Why is this happening? The medical world talks about the endolymphatic sac (located in the inner ear) being impacted. Could you ask what would cause this? No one can see vertigo or dizziness. No one can know when you experience tinnitus. No one can feel your inner ear fullness. People talk about brain fog but no one can see this “fog”. Symptoms are feelings. No one but you can feel anything. As this all comes from the inner ear, no one can also see into what is happening. So you, alone, can feel the abnormalities.

It is really important to realize that no two people’s experience is ever the same. In our emails we hear from people who have never had a balance issue, yet they have been given the Meniere’s disease label. As you explore these symptoms more, especially the hearing ones, you find a lot of disagreement as to what is really happening to get a firm diagnosis.

One of the classic Meniere’s disease symptoms is inner ear congestion. How does one measure it? This is a very subjective personal evaluation. Hearing of some level could be present one day or week and then be gone for a long while. Do you not ask yourself “why?”

Therefore your vertigo and dizziness have to have a cause. Your hearing symptoms have to have an underlying cause. That is a scientific fact. Absolutely nothing happens in our bodies without a cause. Therefore any dizziness or lightheadedness or tinnitus has to have a cause. Your inner ear congestion has to have a cause. Could they by any chance maybe all share the same cause?

Can you see how these vague the different symptoms of Meniere’s disease are? And now the vague symptoms are going to create a far reaching and final diagnosis that sets the tone for your life.
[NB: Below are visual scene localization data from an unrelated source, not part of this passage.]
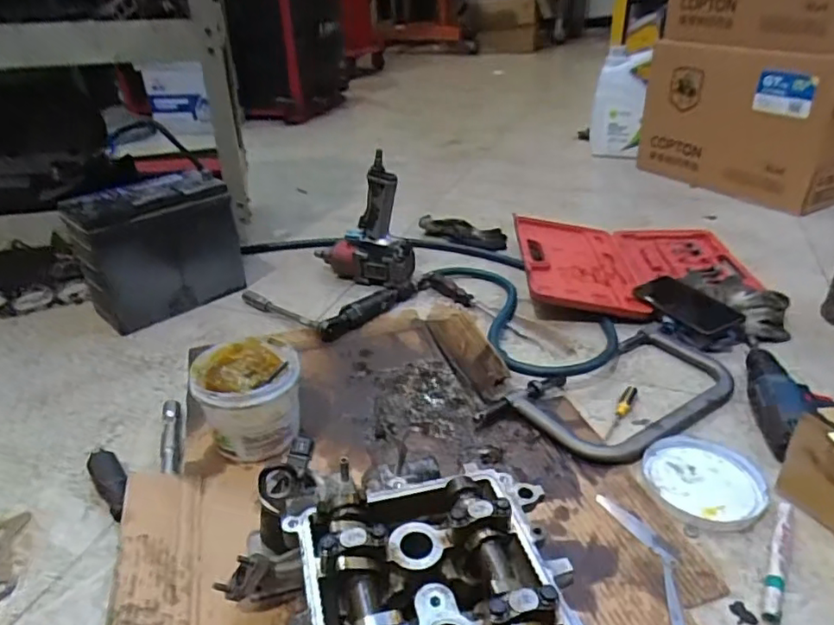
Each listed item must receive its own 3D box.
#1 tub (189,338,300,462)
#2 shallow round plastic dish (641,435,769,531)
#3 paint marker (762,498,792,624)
[{"bbox_3d":[-0.197,0.106,0.706,0.113,0.107,0.122,-8,31,-9],"label":"tub"},{"bbox_3d":[0.315,0.184,0.645,0.121,0.008,0.124,5,32,13],"label":"shallow round plastic dish"},{"bbox_3d":[0.344,0.231,0.557,0.015,0.013,0.145,16,35,29],"label":"paint marker"}]

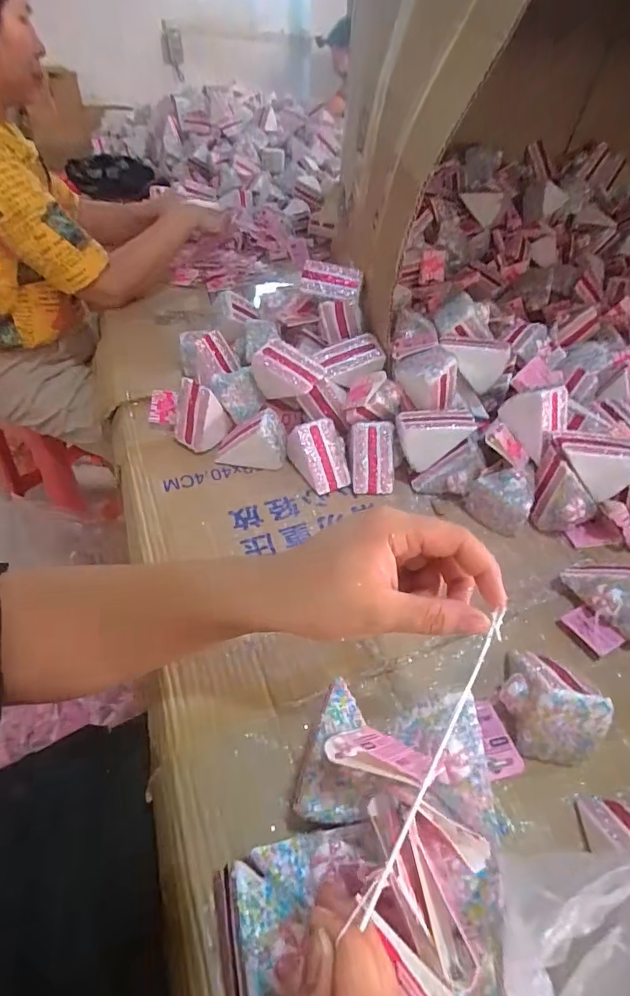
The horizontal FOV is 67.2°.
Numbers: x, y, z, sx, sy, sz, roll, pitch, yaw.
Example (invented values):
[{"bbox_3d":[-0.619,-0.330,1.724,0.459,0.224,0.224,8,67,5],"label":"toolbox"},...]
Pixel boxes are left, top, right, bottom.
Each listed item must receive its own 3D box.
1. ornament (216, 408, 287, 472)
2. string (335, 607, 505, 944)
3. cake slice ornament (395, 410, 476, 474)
[{"bbox_3d":[-0.083,-0.078,0.613,0.090,0.063,0.053,3,44,0],"label":"ornament"},{"bbox_3d":[0.067,0.124,0.243,0.007,0.005,0.157,26,60,22],"label":"string"},{"bbox_3d":[0.144,-0.075,0.586,0.088,0.061,0.059,-2,44,-5],"label":"cake slice ornament"}]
Many people tell us they won’t leave home in case they have an episode in the supermarket. Yes, eyes are involved for some people. And again, it makes sense, but no one discusses why it could be happening. We often hear from people who tell us they have been told that their eye problem has nothing to do with their ear problem. But if your body is all one “persona”, would it not make sense to look at ALL of it and maybe discover one area can affect another area?

As you explored the traditional medical sites, you probably found a lot of detailed complicated and intelligent anatomy and physiology. Did you find it a little intimidating? Don’t be alarmed by it. Your testing showed you all was well, right?

You need to explore all these Meniere’s disease symptoms. Testing is needed to rule out other serious pathology. But in all things, ask why something is going on.

But does it really matter what all this is called? Would it make more sense to find what is causing all this and get on with fixing that cause? Many people, and obviously your doctor, want to have a satisfactory outcome to these balance and hearing symptoms. Having a name, gives your doctor a treatment plan to follow FOR THE SYMPTOMS. Your tests have ruled out any other problems, other pathology. But what about a cause?

If you have already asked for our observations email, I suggest you now look at this again very carefully. You can see we were overwhelmed with a huge variety of CAUSES for all these Meniere’s disease symptoms. These were the causes: NOT the symptoms themselves. But each person had at one time been told they could or did have Meniere’s disease. But ultimately this is all about “cause and effect”. That is a scientific principle you can’t (and don’t want to) ignore. One last thing to keep in mind is that age is not a factor. These causes can happen any time of one’s life.